Créer une filière sanitaire et sociale
Le groupe a commencé à réfléchir sur une première proposition (à laquelle avait déjà pensé le proviseur) : la création d’un BEP sanitaire et social. Au premier abord, l’avis du centre d’information et d’orientation (CIO), de même que celui de l’inspecteur, était négatif malgré une forte demande des élèves (cinq premiers vœux pour une place). Son point de vue s’appuyait sur le fait que les élèves ayant suivi cette formation avaient du mal à trouver un emploi.
En effet, le BEP carrières sanitaires et sociales n’est pas orienté directement vers l’emploi. Pour l’aide à domicile, par exemple, Geneviève Carnevillier explique que les employeurs actuels ne recrutent que les personnes titulaires du diplôme d’Etat auxiliaire de vie sociale (DEAVS) seul reconnu par la convention collective du secteur.
Or, le DEAVS n’est actuellement accessible que par la formation continue. Jacques Planchon explique que la création d’un Greta au sein du lycée Romain-Rolland serait un plus : il pourrait dispenser cette formation avec les mêmes enseignants en formation initiale et continue.
Mais l’aide à domicile n’est pas le seul débouché de ce BEP qui présente justement l’avantage de poursuivre des études ou de passer des concours dans différentes directions.

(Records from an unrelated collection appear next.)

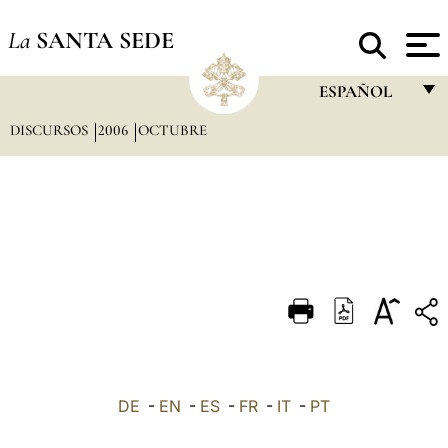
La
SANTA SEDE
ESPAÑOL
DISCURSOS
2006
OCTUBRE
FRANÇAIS
ENGLISH
ITALIANO
PORTUGUÊS
ESPAÑOL
DEUTSCH
POLSKI
العربيّة
DE
-
EN
-
ES
-
FR
-
IT
-
PT
中文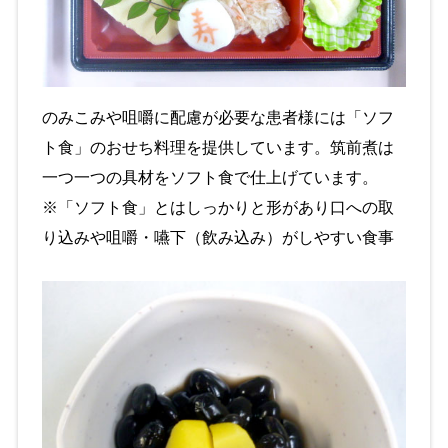
のみこみや咀嚼に配慮が必要な患者様には「ソフ
ト食」のおせち料理を提供しています。筑前煮は
一つ一つの具材をソフト食で仕上げています。
※「ソフト食」とはしっかりと形があり口への取
り込みや咀嚼・嚥下（飲み込み）がしやすい食事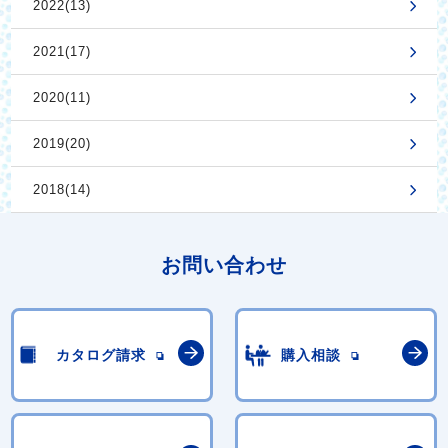
2022(13)
2021(17)
2020(11)
2019(20)
2018(14)
お問い合わせ
カタログ請求
購入相談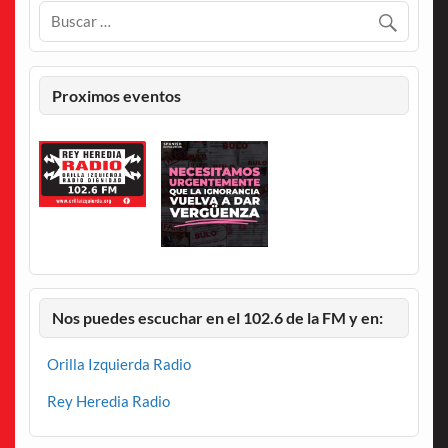
Proximos eventos
Nos puedes escuchar en el 102.6 de la FM y en:
Orilla Izquierda Radio
Rey Heredia Radio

Dans le prolongement du BEP carrières sanitaires et sociales, un nouveau bac pro vient de se créer, il n’en existe pas encore dans la Nièvre (information à vérifier et à préciser). Il existe en revanche un BTS économie sociale et familiale et le bac pro établirait la liaison entre le BEP et le BTS.
L’idée est de proposer un vrai projet de filière qui pourrait partir d’un CAP petite enfance. Ce CAP recruterait sur le sud de l’Yonne autant que sur le nord de la Nièvre où il n’a pas de concurrent.
L’aide aux personnes paraît le créneau le plus pertinent car les débouchés sont importants dans la Nièvre et, dans le secteur de l’aide à domicile par exemple, la demande va aussi se développer au niveau de l’encadrement.
Organiser une rencontre avec les professionnels du secteur
Pour étayer le dossier, une rencontre avec les professionnels du secteur est nécessaire : organisations professionnelles, organismes financeurs de formation, maisons de retraite, fédération des centres sociaux, direction départementale de la solidarité, etc.
La Maison de la formation communiquera la liste des contacts utiles au proviseur qui se charge d’organiser cette rencontre.